===== Dataset records =====

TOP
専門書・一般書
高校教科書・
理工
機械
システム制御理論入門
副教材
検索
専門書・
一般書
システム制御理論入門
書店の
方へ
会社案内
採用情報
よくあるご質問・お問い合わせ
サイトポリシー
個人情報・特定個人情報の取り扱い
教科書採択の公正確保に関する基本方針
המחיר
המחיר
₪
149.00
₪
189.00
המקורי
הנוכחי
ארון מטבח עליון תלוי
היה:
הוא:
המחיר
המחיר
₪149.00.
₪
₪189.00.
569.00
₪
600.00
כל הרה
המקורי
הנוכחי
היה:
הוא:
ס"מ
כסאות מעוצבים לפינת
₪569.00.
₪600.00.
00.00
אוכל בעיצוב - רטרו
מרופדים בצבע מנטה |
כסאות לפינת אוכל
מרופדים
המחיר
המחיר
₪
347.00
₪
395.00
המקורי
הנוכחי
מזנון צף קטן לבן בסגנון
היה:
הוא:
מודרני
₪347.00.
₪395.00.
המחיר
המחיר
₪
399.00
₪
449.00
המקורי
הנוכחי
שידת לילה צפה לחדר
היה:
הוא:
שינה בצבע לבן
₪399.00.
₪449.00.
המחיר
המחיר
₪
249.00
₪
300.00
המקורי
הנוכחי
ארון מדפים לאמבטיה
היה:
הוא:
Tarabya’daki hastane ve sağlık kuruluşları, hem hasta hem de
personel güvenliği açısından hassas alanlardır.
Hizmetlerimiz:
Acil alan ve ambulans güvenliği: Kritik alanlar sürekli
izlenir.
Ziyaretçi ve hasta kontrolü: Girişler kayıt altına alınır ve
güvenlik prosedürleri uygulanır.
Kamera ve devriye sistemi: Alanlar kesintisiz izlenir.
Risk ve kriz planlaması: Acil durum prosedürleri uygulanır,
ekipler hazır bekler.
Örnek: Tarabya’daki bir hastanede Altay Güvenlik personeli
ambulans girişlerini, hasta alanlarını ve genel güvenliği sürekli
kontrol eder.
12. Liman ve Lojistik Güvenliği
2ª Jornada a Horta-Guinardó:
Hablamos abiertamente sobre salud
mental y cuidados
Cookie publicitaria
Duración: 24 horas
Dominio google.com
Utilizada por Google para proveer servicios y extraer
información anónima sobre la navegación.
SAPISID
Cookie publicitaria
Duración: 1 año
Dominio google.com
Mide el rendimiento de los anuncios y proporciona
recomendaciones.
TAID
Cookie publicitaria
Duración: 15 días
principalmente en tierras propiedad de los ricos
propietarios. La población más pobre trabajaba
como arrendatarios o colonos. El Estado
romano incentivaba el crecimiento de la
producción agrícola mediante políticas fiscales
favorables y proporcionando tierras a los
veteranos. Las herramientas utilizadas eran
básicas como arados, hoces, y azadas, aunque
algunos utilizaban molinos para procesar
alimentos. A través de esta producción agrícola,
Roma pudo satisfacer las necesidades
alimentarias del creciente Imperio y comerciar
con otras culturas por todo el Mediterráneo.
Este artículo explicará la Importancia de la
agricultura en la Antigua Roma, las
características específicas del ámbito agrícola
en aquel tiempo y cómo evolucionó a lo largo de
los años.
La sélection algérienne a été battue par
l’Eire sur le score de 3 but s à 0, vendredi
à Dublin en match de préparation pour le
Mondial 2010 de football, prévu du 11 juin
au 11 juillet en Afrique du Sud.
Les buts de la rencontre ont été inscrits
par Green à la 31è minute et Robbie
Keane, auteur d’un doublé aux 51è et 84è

=====

▸ **Description of the task**:
Rewrite the data from its first line through the line with "como arrendatarios o colonos. El Estado", putting "Vigencia" in place of each "Duración" and changing nothing else.

▸ **Response below**:
TOP
専門書・一般書
高校教科書・
理工
機械
システム制御理論入門
副教材
検索
専門書・
一般書
システム制御理論入門
書店の
方へ
会社案内
採用情報
よくあるご質問・お問い合わせ
サイトポリシー
個人情報・特定個人情報の取り扱い
教科書採択の公正確保に関する基本方針
המחיר
המחיר
₪
149.00
₪
189.00
המקורי
הנוכחי
ארון מטבח עליון תלוי
היה:
הוא:
המחיר
המחיר
₪149.00.
₪
₪189.00.
569.00
₪
600.00
כל הרה
המקורי
הנוכחי
היה:
הוא:
ס"מ
כסאות מעוצבים לפינת
₪569.00.
₪600.00.
00.00
אוכל בעיצוב - רטרו
מרופדים בצבע מנטה |
כסאות לפינת אוכל
מרופדים
המחיר
המחיר
₪
347.00
₪
395.00
המקורי
הנוכחי
מזנון צף קטן לבן בסגנון
היה:
הוא:
מודרני
₪347.00.
₪395.00.
המחיר
המחיר
₪
399.00
₪
449.00
המקורי
הנוכחי
שידת לילה צפה לחדר
היה:
הוא:
שינה בצבע לבן
₪399.00.
₪449.00.
המחיר
המחיר
₪
249.00
₪
300.00
המקורי
הנוכחי
ארון מדפים לאמבטיה
היה:
הוא:
Tarabya’daki hastane ve sağlık kuruluşları, hem hasta hem de
personel güvenliği açısından hassas alanlardır.
Hizmetlerimiz:
Acil alan ve ambulans güvenliği: Kritik alanlar sürekli
izlenir.
Ziyaretçi ve hasta kontrolü: Girişler kayıt altına alınır ve
güvenlik prosedürleri uygulanır.
Kamera ve devriye sistemi: Alanlar kesintisiz izlenir.
Risk ve kriz planlaması: Acil durum prosedürleri uygulanır,
ekipler hazır bekler.
Örnek: Tarabya’daki bir hastanede Altay Güvenlik personeli
ambulans girişlerini, hasta alanlarını ve genel güvenliği sürekli
kontrol eder.
12. Liman ve Lojistik Güvenliği
2ª Jornada a Horta-Guinardó:
Hablamos abiertamente sobre salud
mental y cuidados
Cookie publicitaria
Vigencia: 24 horas
Dominio google.com
Utilizada por Google para proveer servicios y extraer
información anónima sobre la navegación.
SAPISID
Cookie publicitaria
Vigencia: 1 año
Dominio google.com
Mide el rendimiento de los anuncios y proporciona
recomendaciones.
TAID
Cookie publicitaria
Vigencia: 15 días
principalmente en tierras propiedad de los ricos
propietarios. La población más pobre trabajaba
como arrendatarios o colonos. El Estado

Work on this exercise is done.